1. 14

  2. 3

    Repeating a comment I left on HN because I’m curious about something they mentioned.

    If the dedupe worker crashes for any reason or encounters an error from Kafka, when it re-starts it will first consult the “source of truth” for whether an event was published: the output topic.

    Does this mean that “on worker crash” the worker replays the entire output topic and compare it to the rocksdb dataset?

    Also, how do you handle scaling up or down the number of workers/partitions?

    1. 1

      Sorry I didn’t get to this sooner! Having recently had to deal with this piece of software I can answer it now.

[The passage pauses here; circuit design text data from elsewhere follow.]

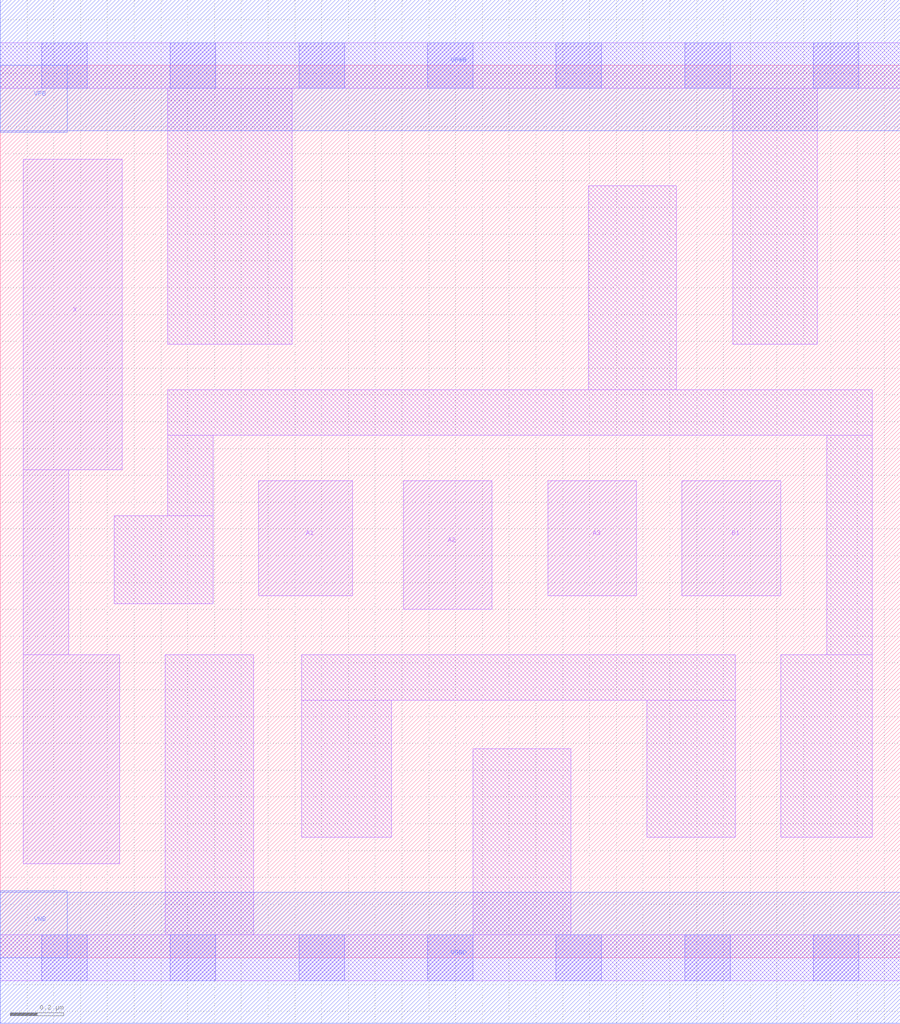
<source format=lef>
# Copyright 2020 The SkyWater PDK Authors
#
# Licensed under the Apache License, Version 2.0 (the "License");
# you may not use this file except in compliance with the License.
# You may obtain a copy of the License at
#
#     https://www.apache.org/licenses/LICENSE-2.0
#
# Unless required by applicable law or agreed to in writing, software
# distributed under the License is distributed on an "AS IS" BASIS,
# WITHOUT WARRANTIES OR CONDITIONS OF ANY KIND, either express or implied.
# See the License for the specific language governing permissions and
# limitations under the License.
#
# SPDX-License-Identifier: Apache-2.0

VERSION 5.5 ;
NAMESCASESENSITIVE ON ;
BUSBITCHARS "[]" ;
DIVIDERCHAR "/" ;
MACRO sky130_fd_sc_hs__o31a_1
  CLASS CORE ;
  SOURCE USER ;
  ORIGIN  0.000000  0.000000 ;
  SIZE  3.360000 BY  3.330000 ;
  SYMMETRY X Y ;
  SITE unit ;
  PIN A1
    ANTENNAGATEAREA  0.246000 ;
    DIRECTION INPUT ;
    USE SIGNAL ;
    PORT
      LAYER li1 ;
        RECT 0.965000 1.350000 1.315000 1.780000 ;
    END
  END A1
  PIN A2
    ANTENNAGATEAREA  0.246000 ;
    DIRECTION INPUT ;
    USE SIGNAL ;
    PORT
      LAYER li1 ;
        RECT 1.505000 1.300000 1.835000 1.780000 ;
    END
  END A2
  PIN A3
    ANTENNAGATEAREA  0.246000 ;
    DIRECTION INPUT ;
    USE SIGNAL ;
    PORT
      LAYER li1 ;
        RECT 2.045000 1.350000 2.375000 1.780000 ;
    END
  END A3
  PIN B1
    ANTENNAGATEAREA  0.222000 ;
    DIRECTION INPUT ;
    USE SIGNAL ;
    PORT
      LAYER li1 ;
        RECT 2.545000 1.350000 2.915000 1.780000 ;
    END
  END B1
  PIN X
    ANTENNADIFFAREA  0.541300 ;
    DIRECTION OUTPUT ;
    USE SIGNAL ;
    PORT
      LAYER li1 ;
        RECT 0.085000 0.350000 0.445000 1.130000 ;
        RECT 0.085000 1.130000 0.255000 1.820000 ;
        RECT 0.085000 1.820000 0.455000 2.980000 ;
    END
  END X
  PIN VGND
    DIRECTION INOUT ;
    USE GROUND ;
    PORT
      LAYER met1 ;
        RECT 0.000000 -0.245000 3.360000 0.245000 ;
    END
  END VGND
  PIN VNB
    DIRECTION INOUT ;
    USE GROUND ;
    PORT
      LAYER met1 ;
        RECT 0.000000 0.000000 0.250000 0.250000 ;
    END
  END VNB
  PIN VPB
    DIRECTION INOUT ;
    USE POWER ;
    PORT
      LAYER met1 ;
        RECT 0.000000 3.080000 0.250000 3.330000 ;
    END
  END VPB
  PIN VPWR
    DIRECTION INOUT ;
    USE POWER ;
    PORT
      LAYER met1 ;
        RECT 0.000000 3.085000 3.360000 3.575000 ;
    END
  END VPWR
  OBS
    LAYER li1 ;
      RECT 0.000000 -0.085000 3.360000 0.085000 ;
      RECT 0.000000  3.245000 3.360000 3.415000 ;
      RECT 0.425000  1.320000 0.795000 1.650000 ;
      RECT 0.615000  0.085000 0.945000 1.130000 ;
      RECT 0.625000  1.650000 0.795000 1.950000 ;
      RECT 0.625000  1.950000 3.255000 2.120000 ;
      RECT 0.625000  2.290000 1.090000 3.245000 ;
      RECT 1.125000  0.450000 1.460000 0.960000 ;
      RECT 1.125000  0.960000 2.745000 1.130000 ;
      RECT 1.765000  0.085000 2.130000 0.780000 ;
      RECT 2.195000  2.120000 2.525000 2.880000 ;
      RECT 2.415000  0.450000 2.745000 0.960000 ;
      RECT 2.735000  2.290000 3.050000 3.245000 ;
      RECT 2.915000  0.450000 3.255000 1.130000 ;
      RECT 3.085000  1.130000 3.255000 1.950000 ;
    LAYER mcon ;
      RECT 0.155000 -0.085000 0.325000 0.085000 ;
      RECT 0.155000  3.245000 0.325000 3.415000 ;
      RECT 0.635000 -0.085000 0.805000 0.085000 ;
      RECT 0.635000  3.245000 0.805000 3.415000 ;
      RECT 1.115000 -0.085000 1.285000 0.085000 ;
      RECT 1.115000  3.245000 1.285000 3.415000 ;
      RECT 1.595000 -0.085000 1.765000 0.085000 ;
      RECT 1.595000  3.245000 1.765000 3.415000 ;
      RECT 2.075000 -0.085000 2.245000 0.085000 ;
      RECT 2.075000  3.245000 2.245000 3.415000 ;
      RECT 2.555000 -0.085000 2.725000 0.085000 ;
      RECT 2.555000  3.245000 2.725000 3.415000 ;
      RECT 3.035000 -0.085000 3.205000 0.085000 ;
      RECT 3.035000  3.245000 3.205000 3.415000 ;
  END
END sky130_fd_sc_hs__o31a_1

</source>
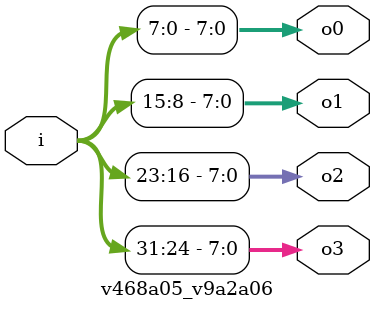
<source format=v>
module v468a05_v9a2a06 (
 input [31:0] i,
 output [7:0] o3,
 output [7:0] o2,
 output [7:0] o1,
 output [7:0] o0
);
 assign o3 = i[32:24];
 assign o2 = i[23:16];
 assign o1 = i[15:8];
 assign o0 = i[7:0];
endmodule
</source>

      We have a few levels of recovery when the worker crashes:

      • First check the last message in the output topic and compare it to what’s in rocksdb. If they match, we assume that we’re good.
      • Second, if for whatever reason the output topic is behind but we have commited something in rocksdb, we can fetch the last message from the output topic and update our rocksdb to the input offset the output topic has stored in its metadata (in the last message) then reconsume from there in the input topic.
      • Finally, we can reconsume the entire output topic and compare each message ID to what’s in rocksdb before moving forward.

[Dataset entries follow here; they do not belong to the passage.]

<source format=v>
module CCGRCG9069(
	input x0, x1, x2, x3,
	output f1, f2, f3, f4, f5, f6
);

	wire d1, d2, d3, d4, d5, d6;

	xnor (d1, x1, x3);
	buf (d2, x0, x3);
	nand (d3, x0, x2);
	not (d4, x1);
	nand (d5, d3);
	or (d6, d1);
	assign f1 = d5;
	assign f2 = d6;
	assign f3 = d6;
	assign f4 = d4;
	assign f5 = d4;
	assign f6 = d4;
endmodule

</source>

      As for your second question, that’s much more difficult to answer. We had to scale up the number of partitions and it was quite painful, a topic unto itself. The gist of it though is that we had two instances of dedupe running, one after another, then turned off the upstream one and wrote directly to the downstream one. There were many nuanced details in making sure there weren’t any duplicates though, enough for a blog post of it’s own.